Millions of Tax $ Spent to Fill Lake Okeechobee Tributary
Posted October 3, 2012 09:20 am
TALLAHASSEE, FL - About $3 million of Florida taxpayers' money will be spent to fill Fisheating Creek in Glades County, a major tributary of Lake Okeechobee.
The state is using sand for the job provided by Lykes Brothers, an agribusiness upstream on the creek.
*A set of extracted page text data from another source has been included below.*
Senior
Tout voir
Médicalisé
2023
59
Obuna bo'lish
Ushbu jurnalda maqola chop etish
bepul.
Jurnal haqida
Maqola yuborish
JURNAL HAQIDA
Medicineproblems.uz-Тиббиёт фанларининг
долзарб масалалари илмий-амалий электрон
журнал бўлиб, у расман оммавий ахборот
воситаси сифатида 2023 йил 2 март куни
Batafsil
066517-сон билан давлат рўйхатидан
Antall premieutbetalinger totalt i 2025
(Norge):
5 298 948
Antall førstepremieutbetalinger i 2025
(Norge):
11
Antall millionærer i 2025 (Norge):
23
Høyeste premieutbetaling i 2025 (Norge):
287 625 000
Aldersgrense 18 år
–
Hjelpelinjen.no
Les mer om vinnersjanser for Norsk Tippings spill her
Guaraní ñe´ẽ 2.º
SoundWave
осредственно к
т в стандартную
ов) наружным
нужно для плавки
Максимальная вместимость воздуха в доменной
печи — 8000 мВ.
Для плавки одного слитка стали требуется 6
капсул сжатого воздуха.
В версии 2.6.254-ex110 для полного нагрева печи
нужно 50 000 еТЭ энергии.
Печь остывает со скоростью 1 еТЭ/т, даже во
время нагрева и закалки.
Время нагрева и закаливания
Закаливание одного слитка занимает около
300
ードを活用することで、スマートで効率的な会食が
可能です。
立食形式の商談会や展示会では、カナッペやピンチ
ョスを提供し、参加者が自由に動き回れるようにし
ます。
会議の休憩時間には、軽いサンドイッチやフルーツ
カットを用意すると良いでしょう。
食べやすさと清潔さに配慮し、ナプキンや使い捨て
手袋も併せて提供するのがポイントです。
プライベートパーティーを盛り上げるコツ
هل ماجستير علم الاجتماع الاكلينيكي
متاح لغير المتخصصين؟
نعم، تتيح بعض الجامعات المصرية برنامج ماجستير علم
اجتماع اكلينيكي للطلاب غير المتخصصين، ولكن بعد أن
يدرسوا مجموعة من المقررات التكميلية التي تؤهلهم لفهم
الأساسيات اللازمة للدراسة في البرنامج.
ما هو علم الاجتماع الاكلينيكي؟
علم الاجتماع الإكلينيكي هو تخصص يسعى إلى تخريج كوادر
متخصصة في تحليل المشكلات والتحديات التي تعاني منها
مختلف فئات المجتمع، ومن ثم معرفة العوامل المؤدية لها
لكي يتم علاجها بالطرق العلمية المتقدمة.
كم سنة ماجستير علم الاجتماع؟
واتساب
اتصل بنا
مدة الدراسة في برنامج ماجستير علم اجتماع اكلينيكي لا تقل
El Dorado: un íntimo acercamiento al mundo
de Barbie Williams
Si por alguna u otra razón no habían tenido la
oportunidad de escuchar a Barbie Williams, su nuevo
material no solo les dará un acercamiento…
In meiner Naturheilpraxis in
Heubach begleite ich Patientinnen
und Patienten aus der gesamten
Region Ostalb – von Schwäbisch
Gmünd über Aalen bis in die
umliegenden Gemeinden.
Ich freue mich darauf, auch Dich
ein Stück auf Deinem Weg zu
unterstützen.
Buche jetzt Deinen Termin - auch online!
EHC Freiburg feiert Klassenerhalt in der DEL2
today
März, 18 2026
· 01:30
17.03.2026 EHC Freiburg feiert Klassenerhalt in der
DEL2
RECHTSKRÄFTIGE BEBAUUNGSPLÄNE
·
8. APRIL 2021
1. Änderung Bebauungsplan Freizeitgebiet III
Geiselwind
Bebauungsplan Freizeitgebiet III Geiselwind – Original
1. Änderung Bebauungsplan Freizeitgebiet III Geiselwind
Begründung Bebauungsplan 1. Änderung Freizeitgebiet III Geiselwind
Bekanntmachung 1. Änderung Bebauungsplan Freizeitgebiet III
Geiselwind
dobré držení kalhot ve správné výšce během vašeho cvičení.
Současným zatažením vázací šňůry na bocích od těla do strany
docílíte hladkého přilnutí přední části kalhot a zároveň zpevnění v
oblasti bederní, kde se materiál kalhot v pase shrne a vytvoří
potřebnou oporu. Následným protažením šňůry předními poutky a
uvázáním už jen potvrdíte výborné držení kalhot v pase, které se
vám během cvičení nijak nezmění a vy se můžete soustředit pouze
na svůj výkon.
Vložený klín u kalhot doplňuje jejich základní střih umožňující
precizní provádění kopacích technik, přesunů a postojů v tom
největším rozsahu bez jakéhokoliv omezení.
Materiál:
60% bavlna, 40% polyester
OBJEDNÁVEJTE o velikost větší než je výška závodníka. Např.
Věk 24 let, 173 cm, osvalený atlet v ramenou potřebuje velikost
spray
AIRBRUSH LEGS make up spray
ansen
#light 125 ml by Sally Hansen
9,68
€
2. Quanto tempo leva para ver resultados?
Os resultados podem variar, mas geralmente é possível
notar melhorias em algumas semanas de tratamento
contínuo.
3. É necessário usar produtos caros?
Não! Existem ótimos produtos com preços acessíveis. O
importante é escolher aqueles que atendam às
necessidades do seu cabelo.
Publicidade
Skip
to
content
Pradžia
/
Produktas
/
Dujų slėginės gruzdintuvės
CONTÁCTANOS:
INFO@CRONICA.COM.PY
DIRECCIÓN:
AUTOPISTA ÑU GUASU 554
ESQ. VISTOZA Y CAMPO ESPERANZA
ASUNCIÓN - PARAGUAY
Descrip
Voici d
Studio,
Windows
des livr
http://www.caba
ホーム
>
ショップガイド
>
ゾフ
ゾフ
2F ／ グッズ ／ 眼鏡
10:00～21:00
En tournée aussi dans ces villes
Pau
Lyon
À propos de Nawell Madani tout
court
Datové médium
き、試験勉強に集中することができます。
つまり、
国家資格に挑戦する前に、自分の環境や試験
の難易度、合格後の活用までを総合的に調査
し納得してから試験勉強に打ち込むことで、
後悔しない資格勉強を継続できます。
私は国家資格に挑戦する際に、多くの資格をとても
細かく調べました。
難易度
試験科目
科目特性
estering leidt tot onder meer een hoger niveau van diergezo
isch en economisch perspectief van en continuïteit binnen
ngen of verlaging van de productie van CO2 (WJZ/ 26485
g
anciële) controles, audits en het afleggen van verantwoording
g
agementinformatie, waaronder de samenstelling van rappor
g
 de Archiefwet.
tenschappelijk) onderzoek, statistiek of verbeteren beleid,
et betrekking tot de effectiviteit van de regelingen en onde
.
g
A lawsuit filed Tuesday against the Florida Department of Environmental Protection challenges the agency's approval of Lykes Brothers' request to have the channel blocked to navigation.
Rhonda Roff is a board member for Save Our Creeks, which is a plaintiff in the case.
Swimming hole along Fisheating Creek
"It is a slap in the face that the public is having to spend this amount of money, in the name of restoration, which is going to prevent people from using that very resource."
Lykes Brothers has been trying to block Fisheating
Creek since 1989, when the company placed fallen cypress
trees across the navigation channel and posted "no
trespassing" signs. A jury later ruled the creek was
navigable, and said Lykes could not prevent public
access to the water. The state restored the channel in
2010 to reopen it for boaters and wildlife.
David Guest, an attorney for
Earthjustice who is representing the plaintiffs in
the lawsuit, points out that now, two years later,
the state is using tax dollars to undo the restoration
project and keep boaters out.
"It's obviously got Lykes' fingerprints all over it. The
state builds roads across the marsh so that they can
transport sand from Lykes Brothers' property to fill the
channel and stop people from using it."
Environmental groups such as Save Our Creeks also
question the impact that blocking the navigation channel
would have on water quality and wildlife.